The Luxembourg National Research Fund (FNR) is the main funder of  research activities in Luxembourg. In its 2018-21 multiannual contract with the Government, the FNR has been mandated to review the national research priorities for Luxembourg in close coordination with the Ministry of Higher Education and Research.  The selection of the revised national research priorities is based on the following criteria:
1. Current strengths and identification of new areas/emerging topics,
2. Relevance in an international context, and
3. Relevance for the country.

FNR has made biophysics and quantitative biology a national research priority as follows (Extract from the FNR recommendations to the Minister of Higher Education and Research in Luxembourg – April 2019):

Physics of Active/Living Matter Within the Materials Science Research Area

“This topic aims at understanding the complex dynamic of active/living matter and to be able to build such systems in a bottom-up approach, i.e. from molecules to active/living systems. Such systems are in non-equilibrium and made up of units that consume energy and transform it into mechanical work.”
“This integrated research provides opportunities for the research community to cross disciplinary boundaries with impact in new fields. This could put a special emphasis on one area in which Luxembourg has so far limited activity but where there is great potential.”
“It is a hot and booming topic on the international scale. The true potential for Luxembourg can be realized if researchers from materials sciences and physics interact with those from life sciences and computational sciences.”
“Physics of active/living matter” could be a research topic where Luxembourg has great potential to make a difference on international level”
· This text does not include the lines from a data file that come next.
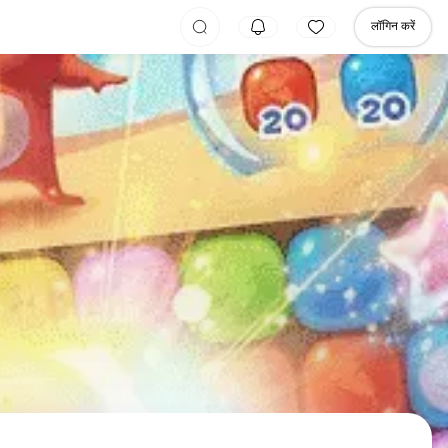
लॉगिन करें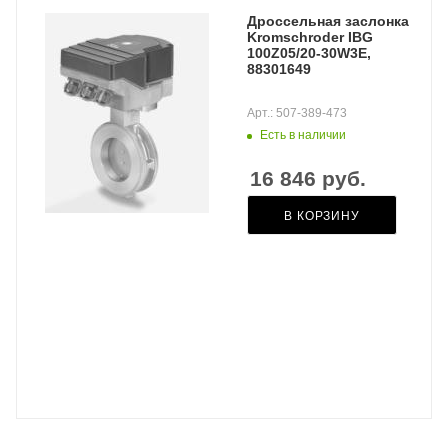
Дроссельная заслонка
Kromschroder IBG
100Z05/20-30W3E,
88301649
Арт.: 507-389-473
Есть в наличии
16 846
руб.
В КОРЗИНУ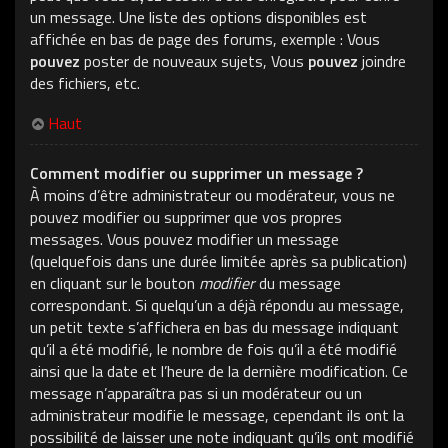
un message. Une liste des options disponibles est
affichée en bas de page des forums, exemple : Vous
pouvez
poster de nouveaux sujets, Vous
pouvez
joindre
des fichiers, etc.
Haut
Comment modifier ou supprimer un message ?
À moins d’être administrateur ou modérateur, vous ne
pouvez modifier ou supprimer que vos propres
messages. Vous pouvez modifier un message
(quelquefois dans une durée limitée après sa publication)
en cliquant sur le bouton
modifier
du message
correspondant. Si quelqu’un a déjà répondu au message,
un petit texte s’affichera en bas du message indiquant
qu’il a été modifié, le nombre de fois qu’il a été modifié
ainsi que la date et l’heure de la dernière modification. Ce
message n’apparaîtra pas si un modérateur ou un
administrateur modifie le message, cependant ils ont la
possibilité de laisser une note indiquant qu’ils ont modifié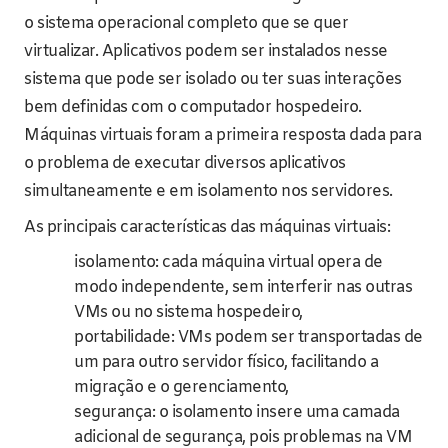
o sistema operacional completo que se quer
virtualizar. Aplicativos podem ser instalados nesse
sistema que pode ser isolado ou ter suas interações
bem definidas com o computador hospedeiro.
Máquinas virtuais foram a primeira resposta dada para
o problema de executar diversos aplicativos
simultaneamente e em isolamento nos servidores.
As principais características das máquinas virtuais:
isolamento: cada máquina virtual opera de
modo independente, sem interferir nas outras
VMs ou no sistema hospedeiro,
portabilidade: VMs podem ser transportadas de
um para outro servidor físico, facilitando a
migração e o gerenciamento,
segurança: o isolamento insere uma camada
adicional de segurança, pois problemas na VM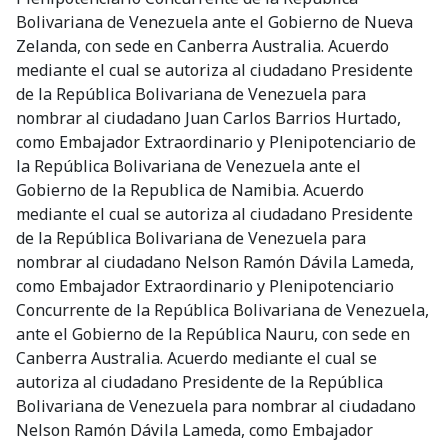
Bolivariana de Venezuela ante el Gobierno de Nueva
Zelanda, con sede en Canberra Australia. Acuerdo
mediante el cual se autoriza al ciudadano Presidente
de la República Bolivariana de Venezuela para
nombrar al ciudadano Juan Carlos Barrios Hurtado,
como Embajador Extraordinario y Plenipotenciario de
la República Bolivariana de Venezuela ante el
Gobierno de la Republica de Namibia. Acuerdo
mediante el cual se autoriza al ciudadano Presidente
de la República Bolivariana de Venezuela para
nombrar al ciudadano Nelson Ramón Dávila Lameda,
como Embajador Extraordinario y Plenipotenciario
Concurrente de la República Bolivariana de Venezuela,
ante el Gobierno de la República Nauru, con sede en
Canberra Australia. Acuerdo mediante el cual se
autoriza al ciudadano Presidente de la República
Bolivariana de Venezuela para nombrar al ciudadano
Nelson Ramón Dávila Lameda, como Embajador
Complex Systems – Data and Models Within the Biomedical Sciences and Precision Medicine Area

“The focus here is on utilising high-dimensionality data and models to understand complex systems, from both a top-down and bottom-up perspective. Through the creation and refinement of models and increased dimensionality of data, mechanistic and therapeutic insights can be gained that could help to better stratify patients and to develop individualized treatments. “

Effective Collection And Deconvolution Of Complex Data: “This effort comprises “top-down” research on systems and the creation of data to uncover insights. This internationally relevant research area is already quite strong in Luxembourg, with a track record of successful competitive national and international funding to create critical mass, specifically at the Luxembourg Centre for Systems Biomedicine (LCSB).” “Materials Science/Physics, ICT groups and Social Sciences could collaborate with biomedical researchers, applying research on the underlying idea of systems on multidisciplinary and interdisciplinary research projects.”

Multi-Scale And Mechanistic Models: “This initiative comprises a “bottom-up” research approach to the understanding of complex biomedical systems, utilising new and existing data to investigate systems, self organisation, and emergent properties.” “This is a growth field that would be a great niche for Luxembourg and tie together the Physics/Materials Science domain with the Biomedicine domain, as the same sort of analysis and modelling methods are used in both fields and can thus be merged effectively for impact in both domains (and possibly in other domains as well, such as ICT).